If you’re a married business owner and you are consiering an S-corporation election for your business, there are several things you should be aware of and consider prior to filing Form 2553. For maximum benefit, it is important to understand the difference between a community property asset and a co-ownership asset.
The Difference Between Community Property and Co-ownership
We will use ownership of a car as an example to illustrate these concepts. If you and your spouse are both on the title to a car, you co-own the car. This means both of you have the right to use the car, sell the car, or do anything you would like with the car. It also means you are both responsible for paying any debt or liabilities that arise from the car. If one of you passes away, the survivor automatically becomes the sole owner of the car, without needing to take any additional actions.
Compare that scenario to only one spouse having their name on the title. With certain exceptions, the spouse with their name on title is the only owner of the car and is the only one with rights and responsibilities attached to the car. When the owner spouse dies, the car is not automatically owned by the surviving spouse but would have to be transferred to the surviving spouse via the applicable estate plan or post-death or probate proceeding.
Please note that ownership of the vehicle may look a little different depending upon your state of residence. In many states, such as California, there are rules that make most assets acquired during the marriage “community property” of the married couple. In this situation, each spouse has rights to the property, no matter whose name is on the title. All assets that are considered community property are split up equally between the divorcing parties. In our car example, if the car is considered community property, it’ll be put into the big pot of community property and split evenly. That can result in either one party getting the car and the other spouse getting something of equal value to offset it, both parties splitting the ownership of the car, or the car being granted to both parties but one buys out the other’s share. The main point of community property is that the parties get an even split for assets acquired during the marriage.
Community property rules apply to all assets owned by either spouse, including ownership of a business. Spouses can co-own shares of a business, and, in fact, there may be legal and tax benefits for doing so. However, in the typical case of one spouse being involved with the business while the other is not, it usually does not make sense for the spouses to co-own the shares. Alternatively, if one spouse owns the shares individually, the other spouse may still have a community property interest, even if they are not an owner.
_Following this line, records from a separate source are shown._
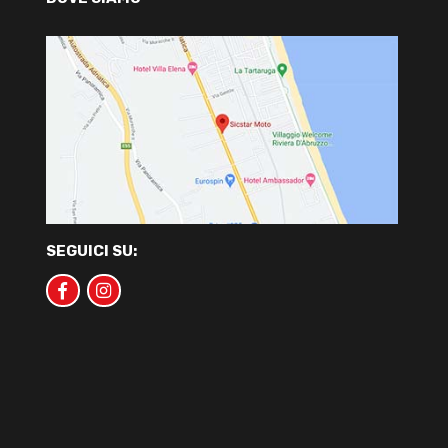
SEGUICI SU: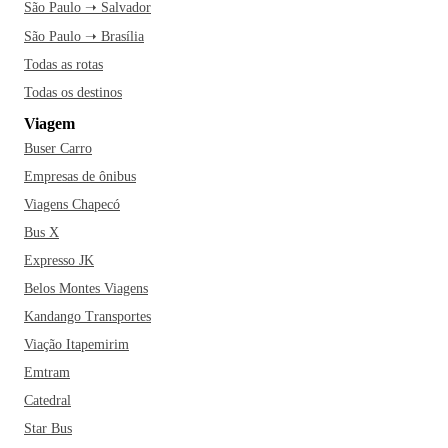
São Paulo ➝ Salvador
São Paulo ➝ Brasília
Todas as rotas
Todas os destinos
Viagem
Buser Carro
Empresas de ônibus
Viagens Chapecó
Bus X
Expresso JK
Belos Montes Viagens
Kandango Transportes
Viação Itapemirim
Emtram
Catedral
Star Bus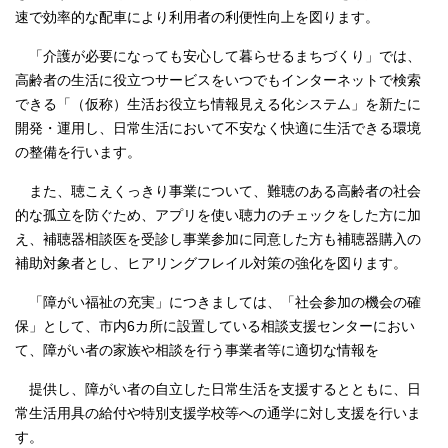
速で効率的な配車により利用者の利便性向上を図ります。
「介護が必要になっても安心して暮らせるまちづくり」では、
高齢者の生活に役立つサービスをいつでもインターネットで検索
できる「（仮称）生活お役立ち情報見える化システム」を新たに
開発・運用し、日常生活において不安なく快適に生活できる環境
の整備を行います。
また、聴こえくっきり事業について、難聴のある高齢者の社会
的な孤立を防ぐため、アプリを使い聴力のチェックをした方に加
え、補聴器相談医を受診し事業参加に同意した方も補聴器購入の
補助対象者とし、ヒアリングフレイル対策の強化を図ります。
「障がい福祉の充実」につきましては、「社会参加の機会の確
保」として、市内6カ所に設置している相談支援センターにおい
て、障がい者の家族や相談を行う事業者等に適切な情報を
提供し、障がい者の自立した日常生活を支援するとともに、日
常生活用具の給付や特別支援学校等への通学に対し支援を行いま
す。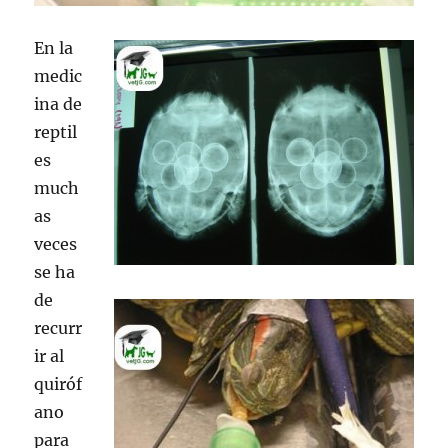
En la
medic
ina de
reptil
es
much
as
veces
se ha
de
recurr
ir al
quiróf
ano
para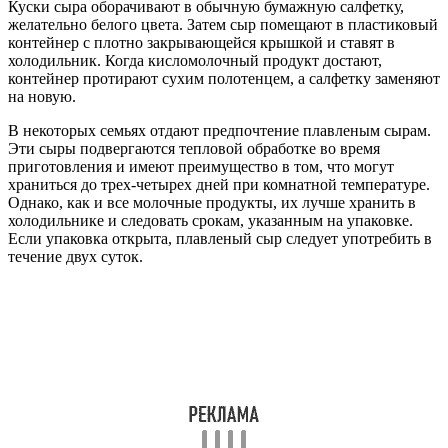
Куски сыра оборачивают в обычную бумажную салфетку,
желательно белого цвета. Затем сыр помещают в пластиковый
контейнер с плотно закрывающейся крышкой и ставят в
холодильник. Когда кисломолочный продукт достают,
контейнер протирают сухим полотенцем, а салфетку заменяют
на новую.
В некоторых семьях отдают предпочтение плавленым сырам.
Эти сыры подвергаются тепловой обработке во время
приготовления и имеют преимущество в том, что могут
храниться до трех-четырех дней при комнатной температуре.
Однако, как и все молочные продукты, их лучше хранить в
холодильнике и следовать срокам, указанным на упаковке.
Если упаковка открыта, плавленый сыр следует употребить в
течение двух суток.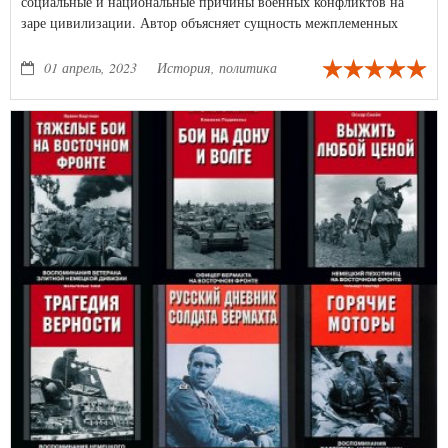
социальные и национальные причины военных конфликтов на
заре цивилизации. Автор объясняет сущность межплеменных
распрей. Рассказывает, как различия физиологии и психологии
полов провоцируют войны.
01 апрель, 2023
История, политика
How To Fill Out Form 2553 S-Corporation Election
If your corporation or LLC decides to make the S-corporation election, you must file a Form 2553 with the Internal Revenue Service (IRS). The tax code states that anyone with a community interest in the stock must consent to the tax election, and Form 2553 asks for a list of all owners. If the business owner’s spouse has a community property interest, it seems as though he or she must be listed on the form as well. However, he or she is not an owner, so they should not be listed as an owner, right? Be warned, if you list your spouse as an owner of the business when he or she is not, there could be serious consequences down the road. So how do you comply with the conflicting rules?
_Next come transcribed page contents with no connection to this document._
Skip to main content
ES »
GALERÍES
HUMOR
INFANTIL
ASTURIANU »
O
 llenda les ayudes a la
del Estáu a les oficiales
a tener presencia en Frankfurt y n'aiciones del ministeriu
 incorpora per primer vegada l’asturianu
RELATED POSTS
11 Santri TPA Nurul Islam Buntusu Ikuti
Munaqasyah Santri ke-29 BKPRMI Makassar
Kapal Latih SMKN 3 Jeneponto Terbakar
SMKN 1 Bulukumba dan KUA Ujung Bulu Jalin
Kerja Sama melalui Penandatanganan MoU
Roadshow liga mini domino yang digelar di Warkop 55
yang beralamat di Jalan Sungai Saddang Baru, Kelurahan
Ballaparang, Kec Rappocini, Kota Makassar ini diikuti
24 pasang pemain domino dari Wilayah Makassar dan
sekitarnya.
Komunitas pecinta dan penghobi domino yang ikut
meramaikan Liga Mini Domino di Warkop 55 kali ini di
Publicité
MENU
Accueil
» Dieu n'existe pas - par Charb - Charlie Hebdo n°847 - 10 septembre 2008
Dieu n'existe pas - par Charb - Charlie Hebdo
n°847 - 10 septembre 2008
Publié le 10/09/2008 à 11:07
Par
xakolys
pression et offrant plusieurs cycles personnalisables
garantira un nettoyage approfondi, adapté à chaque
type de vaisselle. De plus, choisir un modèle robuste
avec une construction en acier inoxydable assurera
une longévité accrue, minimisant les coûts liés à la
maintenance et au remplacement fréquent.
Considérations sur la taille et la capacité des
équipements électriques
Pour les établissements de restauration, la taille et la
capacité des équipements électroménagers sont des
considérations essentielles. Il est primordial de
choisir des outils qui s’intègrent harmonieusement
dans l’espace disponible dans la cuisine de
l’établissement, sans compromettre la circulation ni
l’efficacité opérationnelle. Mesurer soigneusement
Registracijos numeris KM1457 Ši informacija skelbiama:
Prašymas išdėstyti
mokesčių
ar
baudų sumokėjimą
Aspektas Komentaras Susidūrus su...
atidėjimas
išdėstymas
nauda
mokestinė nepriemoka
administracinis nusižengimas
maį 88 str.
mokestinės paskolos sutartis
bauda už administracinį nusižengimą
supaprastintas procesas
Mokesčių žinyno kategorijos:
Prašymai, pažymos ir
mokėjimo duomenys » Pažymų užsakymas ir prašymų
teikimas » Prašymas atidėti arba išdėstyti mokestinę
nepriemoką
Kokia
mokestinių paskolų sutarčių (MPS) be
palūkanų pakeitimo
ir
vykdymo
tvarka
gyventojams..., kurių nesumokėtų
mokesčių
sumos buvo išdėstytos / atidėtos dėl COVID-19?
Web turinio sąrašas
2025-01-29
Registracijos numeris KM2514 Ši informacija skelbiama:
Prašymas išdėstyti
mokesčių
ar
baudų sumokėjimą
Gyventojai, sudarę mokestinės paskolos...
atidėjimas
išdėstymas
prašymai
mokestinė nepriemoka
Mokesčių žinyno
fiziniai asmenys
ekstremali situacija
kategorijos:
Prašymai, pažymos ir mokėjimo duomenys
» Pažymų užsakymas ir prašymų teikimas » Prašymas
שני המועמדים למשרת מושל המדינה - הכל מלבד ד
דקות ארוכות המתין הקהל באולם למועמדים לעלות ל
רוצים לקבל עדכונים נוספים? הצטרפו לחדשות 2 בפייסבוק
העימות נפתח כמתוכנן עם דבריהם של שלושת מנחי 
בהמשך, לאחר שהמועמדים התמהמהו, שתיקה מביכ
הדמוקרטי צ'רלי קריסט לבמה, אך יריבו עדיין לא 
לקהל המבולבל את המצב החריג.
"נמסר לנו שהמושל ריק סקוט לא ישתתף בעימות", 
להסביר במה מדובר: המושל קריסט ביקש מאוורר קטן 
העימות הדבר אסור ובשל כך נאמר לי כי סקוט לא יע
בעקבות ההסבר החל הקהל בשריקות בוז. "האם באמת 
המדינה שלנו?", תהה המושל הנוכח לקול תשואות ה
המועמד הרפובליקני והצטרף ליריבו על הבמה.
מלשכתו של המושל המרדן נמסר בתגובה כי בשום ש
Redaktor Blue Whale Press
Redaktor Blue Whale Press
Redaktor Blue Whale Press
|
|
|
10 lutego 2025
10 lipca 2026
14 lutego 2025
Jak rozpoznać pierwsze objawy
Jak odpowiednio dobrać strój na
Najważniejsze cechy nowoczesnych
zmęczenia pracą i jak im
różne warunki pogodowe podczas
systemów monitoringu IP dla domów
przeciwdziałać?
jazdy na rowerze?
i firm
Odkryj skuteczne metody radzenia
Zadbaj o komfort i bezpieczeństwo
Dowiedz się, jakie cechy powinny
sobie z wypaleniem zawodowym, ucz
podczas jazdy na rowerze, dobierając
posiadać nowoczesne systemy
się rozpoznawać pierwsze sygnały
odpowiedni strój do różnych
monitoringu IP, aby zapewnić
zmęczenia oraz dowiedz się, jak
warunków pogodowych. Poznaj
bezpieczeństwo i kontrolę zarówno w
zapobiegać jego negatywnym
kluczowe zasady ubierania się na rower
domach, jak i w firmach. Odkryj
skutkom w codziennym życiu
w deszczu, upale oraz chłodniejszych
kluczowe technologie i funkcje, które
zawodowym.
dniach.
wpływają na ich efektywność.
The answer is to list your spouse in the shareholder section, but note that he or she is not a shareholder. As you list all of the owners and their information, do include your spouse in the list, and do get his or her signature. However, unlike the actual shareholders, you will not list any ownership percentages or shares, or any dates those shares were acquired. Instead, you should note that the spouse is a “consenting spouse,” and you can also note that he or she owns 0% or zero shares of the business. This way, you are satisfying both requirements: you are getting affirmative consent to the S-corporation election, but you are not claiming that they are an owner when they are not.
Special Considerations for Professional Corporations
If you are forming a professional corporation, properly completing Form 2553 is especially important. The rules governing professional corporations vary from state to state, but generally, the rules will dictate that only members of that particular profession may be owners of the company. For example, if you’re starting a professional medical corporation, only licensed healthcare providers can be owners of the business (or may have to own a majority of the business). If a non-professional is an owner, the status of the company can be put in jeopardy, and you could lose your entire business entity.
It is of the utmost importance that you comply with the ownership requirements in your state in order to be considered a professional corporation. If you incorrectly complete Form 2553, you’re putting your entire entity at risk. So professional corporations, be warned: If you are considering making the S-corporation election, make sure you consult with a professional. You are quite vulnerable if the form is filled out improperly. Problems are easier to prevent than solve!